The recession is cramping the style of hip-hop artists and wannabes -- many of whom are finding it difficult to afford the diamond-encrusted pendants and heavy gold chains they have long used to project an aura of outsized wealth.

- Miguel Bustillo, Wall Street Journal, May 26, 2009

This is the phenomenon I first described four years ago in "The Demise of Bling." At the time it seemed difficult to imagine anyone in pop culture, and especially in certain segments of the rap music industry, embracing a bling-less world. Indeed, it goes deeper than merely embracing thrift and austerity as the focus, for now, is shifting to discussions of authenticity and what is real:

"Rapper 50 Cent has relished the chance to accuse his musical adversaries of not glittering like gold. During a radio interview, the artist, whose real name is Curtis James Jackson III, taunted rapper Rick Ross for wearing faux and rented jewelry. "Everything that you see has to absolutely be fake," said Mr. Jackson."

The Journal observes that, "[f]rom the dawn of rap music three decades ago, hip-hop artists have festooned themselves with gaudy ornaments to signify that they have risen above humble origins to become ghetto royalty."

Which is not entirely true. From the outset, there have always been rap artists who have made conscious decisions to rebel against the culture of bling. Where we are at any given point in terms of social mood waves has had a large impact on which of these artists have gained success and popularity.

For example, artists such as Boogie Down Productions, which featured KRS-One, The Jungle Brothers, Black Sheep, De La Soul, A Tribe Called Quest and Wu-Tang Clan all presented some form of relative rebellion against displays of gold and jewelry even if in some cases it was merely to react against the frivolity of it.

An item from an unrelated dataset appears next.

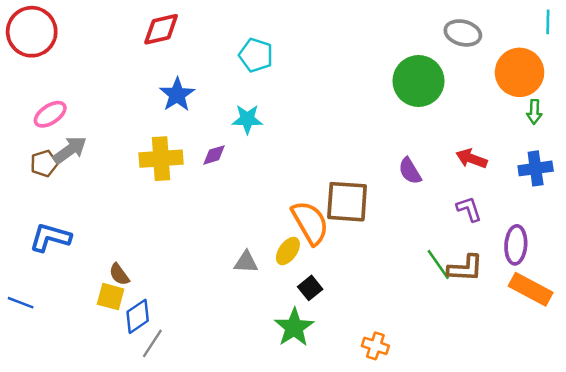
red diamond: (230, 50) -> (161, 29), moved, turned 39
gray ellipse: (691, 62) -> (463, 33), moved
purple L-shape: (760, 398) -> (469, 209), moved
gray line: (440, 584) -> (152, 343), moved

Now that we have a large degree shift in social mood, it would be reasonable to anticipate the coming dominance of "bling-less" rappers over those emphasizing it, and especially over those choosing the "fake bling" route.

5) News & Weirdness

Fed's Next Task: Reeling In Lifelines - Washington Post
Now, fears that the Fed's efforts to steer the economy away from a 1930s-style depression will push the country toward '70s-style inflation. Also, fears of a return to 50's-style discipline, 60's-style political instability; 40's-style telecommunication systems and an 80's-style fashion sense.

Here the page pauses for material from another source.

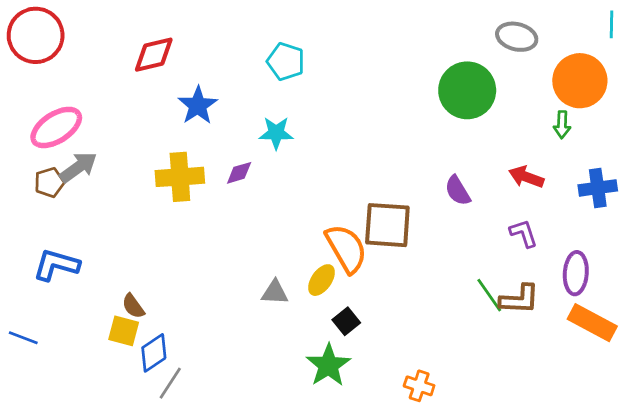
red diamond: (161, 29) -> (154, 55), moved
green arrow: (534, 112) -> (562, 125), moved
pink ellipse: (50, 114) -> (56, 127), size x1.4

Localities Seek U.S. Support for Municipal Bonds - NYT
So much for "reeling in" those lifelines.

Libor Hides `Exceptionally Wide' Spreads by Banks Hoarding Deposits - Bloomberg
Drop in the London Interbank Offered Rate (LIBOR) masks a growing gap between the rates the biggest banks charge each other for credit.

Zombie Banks Walk Among Us -
In metropolitan Atlanta and the state of Florida more than 50 banks reported non-performing asset levels of 10% or more of total assets as of the end of March.

Housing Hitting Bottom by June Means Fewest New U.S. Home Starts Since '45 - Bloomberg
2009 housing starts will total about 496,000 homes, the lowest since the end of World War II.

No Sign Home-Price Falls Ending - WSJ
First quarter S&P/Case-Shiller U.S. National Home Price Index slumped 19.1% compared to a year earlier, the biggest quarterly decline for the reading's 21-year history.

Gold May Climb to Record $1,250, Standard Bank Says - Bloomberg
A break and close above $1,050.40 "provides warning that an important breakout" has occurred, says technician.

Obama Administration Sparks Battery Gold Rush
Energy Department soliciting applications for $2.4 billion in funding aimed at turning U.S. into battery-manufacturing powerhouse, according to Journal. Companies applying include General Motors (GM), Dow Chemical (DOW), Johnson Controls (JCI) and Ener1 (HEV).